- Theatrical release poster
- Directed by: Pamela Gallant
- Screenplay by: Pamela Gallant
- Produced by: Terry Greenlaw
- Starring: Polly Gallant-Maclean
- Cinematography: Peter Wunstorf
- Edited by: Kimberlee McTaggart Maria Psaila
- Music by: Neil Haverty
- Production company: Picture Plant
- Release dates: September 13, 2024 (AIFF); March 7, 2026 (Canada^{[citation needed]});
- Running time: 84 minutes
- Country: Canada
- Language: English

= Monica's News =

2024 film by Pamela Gallant

Monica's News is a 2024 Canadian drama film written and directed by Pamela Gallant. The film stars Polly Gallant-Maclean as Casey Richards, a young girl living in smalltown Nova Scotia in the 1970s who starts to establish her own independence by taking a newspaper delivery route despite that not being a common job for girls in that era, only to see her idealism challenged when her older cousin Monica (Elisa Paszt) is murdered.

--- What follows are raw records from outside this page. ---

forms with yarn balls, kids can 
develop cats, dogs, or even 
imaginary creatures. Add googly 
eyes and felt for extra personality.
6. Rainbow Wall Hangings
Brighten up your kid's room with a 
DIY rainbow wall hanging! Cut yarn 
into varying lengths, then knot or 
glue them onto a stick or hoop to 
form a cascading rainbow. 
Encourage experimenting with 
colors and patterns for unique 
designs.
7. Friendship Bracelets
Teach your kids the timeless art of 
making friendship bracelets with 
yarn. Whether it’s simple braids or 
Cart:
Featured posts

The cast also includes Kevin Kincaid, Allegra Fulton, James Gilbert, Jessica Gallant, Vox Smith, Hank White, Emma Vickers, Allister MacDonald, David Mortimer, Stacy Smith, Morgan Melnyk, Isaac Leblanc, Maria Young, Wiljo Martin, Mark A. Owen, Lesley Smith and Cooper Watson in supporting roles.

==Production and distribution==
In advance of the film's production, Gallant won the $200,000 Women in the Director's Chair award at the 2019 Whistler Film Festival for the screenplay treatment.

The film entered production in July 2023, with shooting locations including Halifax and Ellershouse, Nova Scotia.

The film premiered at the 2024 Atlantic International Film Festival.

==Awards==
The film was longlisted for the 2024 Jean-Marc Vallée DGC Discovery Award. At AIFF, Kimberlee McTaggart won the award for Best Atlantic Canadian Editing, and Gallant-Maclean received an honorable mention for the best acting award.